Start of the Button Houses                      Population: 3,500

High in the hills above Manavgat, Akseki is blessed with a beautiful location, its buildings lined up in tiers overlooking the plain below. That said, most of the buildings are of the standard concrete variety, so the town itself is not especially pretty. It does retain, however, some of the Düğmeli Evleri (Button Houses) for which this area is known – the higher you climb, the more of them you’ll find.

The houses take their name from the way in which layers of wood have been allowed to jut out from the sides so that, from a distance, they look like studs.

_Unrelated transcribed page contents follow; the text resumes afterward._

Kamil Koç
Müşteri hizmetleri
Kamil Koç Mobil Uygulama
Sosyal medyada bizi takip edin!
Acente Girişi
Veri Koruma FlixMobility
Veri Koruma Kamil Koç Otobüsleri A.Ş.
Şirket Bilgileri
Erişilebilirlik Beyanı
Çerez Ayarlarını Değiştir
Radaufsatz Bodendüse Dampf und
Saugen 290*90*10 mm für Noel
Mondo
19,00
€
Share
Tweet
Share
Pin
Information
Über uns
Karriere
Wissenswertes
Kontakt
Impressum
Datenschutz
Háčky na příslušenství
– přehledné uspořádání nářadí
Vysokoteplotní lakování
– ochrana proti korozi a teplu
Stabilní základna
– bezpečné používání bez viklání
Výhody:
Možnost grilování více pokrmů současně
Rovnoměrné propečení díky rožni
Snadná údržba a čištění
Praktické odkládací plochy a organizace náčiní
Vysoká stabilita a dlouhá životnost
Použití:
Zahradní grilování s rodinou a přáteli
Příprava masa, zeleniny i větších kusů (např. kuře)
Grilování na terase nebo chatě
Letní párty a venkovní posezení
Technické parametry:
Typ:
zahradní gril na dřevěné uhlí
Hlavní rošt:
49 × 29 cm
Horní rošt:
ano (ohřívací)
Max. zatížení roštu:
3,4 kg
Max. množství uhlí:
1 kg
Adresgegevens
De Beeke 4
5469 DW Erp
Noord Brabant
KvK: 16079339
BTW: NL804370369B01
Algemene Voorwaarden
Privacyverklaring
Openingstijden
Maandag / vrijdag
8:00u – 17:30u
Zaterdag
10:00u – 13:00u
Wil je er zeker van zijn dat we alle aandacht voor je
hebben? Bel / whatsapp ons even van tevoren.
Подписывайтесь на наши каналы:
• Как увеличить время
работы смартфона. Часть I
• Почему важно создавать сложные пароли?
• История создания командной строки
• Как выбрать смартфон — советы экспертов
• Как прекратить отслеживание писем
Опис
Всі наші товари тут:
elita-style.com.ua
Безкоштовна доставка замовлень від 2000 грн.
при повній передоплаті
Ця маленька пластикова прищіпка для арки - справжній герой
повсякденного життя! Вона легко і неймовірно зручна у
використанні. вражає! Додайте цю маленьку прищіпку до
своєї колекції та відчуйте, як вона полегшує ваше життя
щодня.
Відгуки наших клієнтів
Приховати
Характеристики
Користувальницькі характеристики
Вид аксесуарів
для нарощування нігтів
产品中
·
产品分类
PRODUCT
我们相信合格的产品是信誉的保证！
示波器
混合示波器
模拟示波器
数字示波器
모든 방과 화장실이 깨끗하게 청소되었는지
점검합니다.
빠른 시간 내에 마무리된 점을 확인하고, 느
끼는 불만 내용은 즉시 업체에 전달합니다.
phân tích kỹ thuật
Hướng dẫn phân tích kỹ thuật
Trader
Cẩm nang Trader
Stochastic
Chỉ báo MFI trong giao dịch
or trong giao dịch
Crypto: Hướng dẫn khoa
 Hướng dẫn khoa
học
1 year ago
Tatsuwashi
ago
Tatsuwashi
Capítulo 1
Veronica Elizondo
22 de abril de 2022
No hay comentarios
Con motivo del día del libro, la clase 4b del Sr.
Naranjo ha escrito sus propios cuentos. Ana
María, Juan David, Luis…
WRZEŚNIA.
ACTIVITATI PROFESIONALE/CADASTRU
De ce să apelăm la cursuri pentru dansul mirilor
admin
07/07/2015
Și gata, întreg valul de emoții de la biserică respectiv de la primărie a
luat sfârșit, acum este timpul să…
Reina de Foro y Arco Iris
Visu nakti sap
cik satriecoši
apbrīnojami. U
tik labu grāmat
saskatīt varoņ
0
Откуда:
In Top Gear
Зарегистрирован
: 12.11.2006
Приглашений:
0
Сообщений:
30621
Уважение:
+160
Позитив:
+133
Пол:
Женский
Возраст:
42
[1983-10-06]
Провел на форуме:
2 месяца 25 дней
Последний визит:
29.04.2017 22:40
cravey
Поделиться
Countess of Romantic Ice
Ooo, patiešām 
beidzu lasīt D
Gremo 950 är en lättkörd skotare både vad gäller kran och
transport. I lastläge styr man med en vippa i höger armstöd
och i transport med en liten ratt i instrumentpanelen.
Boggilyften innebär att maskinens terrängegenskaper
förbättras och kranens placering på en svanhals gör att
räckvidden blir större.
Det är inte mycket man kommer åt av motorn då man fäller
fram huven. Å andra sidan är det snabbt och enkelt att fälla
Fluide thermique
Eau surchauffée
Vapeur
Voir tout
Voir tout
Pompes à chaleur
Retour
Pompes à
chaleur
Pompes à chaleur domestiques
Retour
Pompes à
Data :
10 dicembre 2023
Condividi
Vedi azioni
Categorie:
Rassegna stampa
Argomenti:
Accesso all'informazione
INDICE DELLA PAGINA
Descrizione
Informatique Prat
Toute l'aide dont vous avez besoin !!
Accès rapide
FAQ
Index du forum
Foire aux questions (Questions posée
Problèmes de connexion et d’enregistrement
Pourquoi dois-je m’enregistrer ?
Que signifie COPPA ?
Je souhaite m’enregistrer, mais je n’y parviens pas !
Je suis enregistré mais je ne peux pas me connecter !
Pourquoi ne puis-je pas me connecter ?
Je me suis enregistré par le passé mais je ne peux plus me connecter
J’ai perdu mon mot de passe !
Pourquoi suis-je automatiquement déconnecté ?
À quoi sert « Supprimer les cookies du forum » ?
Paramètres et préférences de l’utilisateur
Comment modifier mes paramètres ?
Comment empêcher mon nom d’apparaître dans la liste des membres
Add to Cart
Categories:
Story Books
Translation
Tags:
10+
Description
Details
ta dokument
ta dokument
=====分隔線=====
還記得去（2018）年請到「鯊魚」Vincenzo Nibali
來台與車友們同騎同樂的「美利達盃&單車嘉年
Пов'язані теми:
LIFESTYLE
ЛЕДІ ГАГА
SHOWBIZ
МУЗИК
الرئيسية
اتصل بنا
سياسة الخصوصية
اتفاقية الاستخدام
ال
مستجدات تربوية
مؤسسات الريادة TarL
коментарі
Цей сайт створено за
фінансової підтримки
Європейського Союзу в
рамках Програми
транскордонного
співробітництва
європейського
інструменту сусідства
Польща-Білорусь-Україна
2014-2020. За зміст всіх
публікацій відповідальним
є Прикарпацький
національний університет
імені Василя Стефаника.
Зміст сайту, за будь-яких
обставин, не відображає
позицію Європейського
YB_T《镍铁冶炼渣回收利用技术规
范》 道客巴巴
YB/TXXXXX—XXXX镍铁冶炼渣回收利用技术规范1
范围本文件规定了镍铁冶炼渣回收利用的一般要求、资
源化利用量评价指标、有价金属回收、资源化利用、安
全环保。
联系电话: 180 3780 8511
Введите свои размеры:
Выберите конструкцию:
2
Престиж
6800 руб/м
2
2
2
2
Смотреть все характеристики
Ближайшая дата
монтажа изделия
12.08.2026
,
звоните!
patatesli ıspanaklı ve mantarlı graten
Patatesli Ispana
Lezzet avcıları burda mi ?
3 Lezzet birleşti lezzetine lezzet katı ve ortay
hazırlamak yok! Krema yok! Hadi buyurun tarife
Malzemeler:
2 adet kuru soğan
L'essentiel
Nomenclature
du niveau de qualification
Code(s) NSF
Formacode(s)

***In 2021 wildfires ravaged the area around Akseki. I have not been back since then to check on the damage.***

Eating

Akseki does not aspire to Michelin stars but I enjoyed my dinner and breakfast at the cheerful Aşiyan Restaurant (Tel: 0242-678 1552) next to the Star Hotel.

Sleeping

Akeski has two small hotels: the long-standing Duruk Hotel (Tel: 0242-678 2186) and the newer Star Hotel (Tel: 0242-678 2433). Neither has any pretensions to grandeur but I slept well in the Star, which was quiet and cool after the noise and heat of Side.

Transport info

There are half a dozen daily dolmuşes from the Doğu Garaj in Manavgat to Akseki. Most start from Antalya and can arrive already full. Returning, you may be better off buying a ticket to Manavgat and changing there to a bigger bus to Antalya which may deliver you direct to the otogar. Otherwise you risk going round the houses while the dolmuş drops everyone off on their doorstep. Aksekikittens

From Akseki there are several daily dolmuşes to and from nearby İbradı. They continue to Ormana and Ürünlü Köyü.